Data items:
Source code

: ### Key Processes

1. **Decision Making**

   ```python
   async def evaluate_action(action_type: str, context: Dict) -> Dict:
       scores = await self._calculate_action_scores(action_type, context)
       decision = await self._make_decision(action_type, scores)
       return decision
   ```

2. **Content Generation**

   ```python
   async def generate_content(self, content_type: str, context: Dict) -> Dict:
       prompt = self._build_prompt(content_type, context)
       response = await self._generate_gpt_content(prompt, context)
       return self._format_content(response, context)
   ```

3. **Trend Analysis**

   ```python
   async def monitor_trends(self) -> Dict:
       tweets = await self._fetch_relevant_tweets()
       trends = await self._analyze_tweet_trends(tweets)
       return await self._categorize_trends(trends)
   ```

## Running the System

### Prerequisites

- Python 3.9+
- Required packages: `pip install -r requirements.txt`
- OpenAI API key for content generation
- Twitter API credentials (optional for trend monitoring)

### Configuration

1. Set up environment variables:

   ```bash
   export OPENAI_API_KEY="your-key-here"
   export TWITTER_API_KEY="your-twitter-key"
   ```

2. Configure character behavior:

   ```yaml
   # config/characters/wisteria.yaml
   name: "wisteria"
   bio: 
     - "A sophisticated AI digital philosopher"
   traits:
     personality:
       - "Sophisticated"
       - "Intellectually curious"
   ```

• Problem: Tally up the lines above containing "async"; the number is the full answer.

• Result of this exercise: 3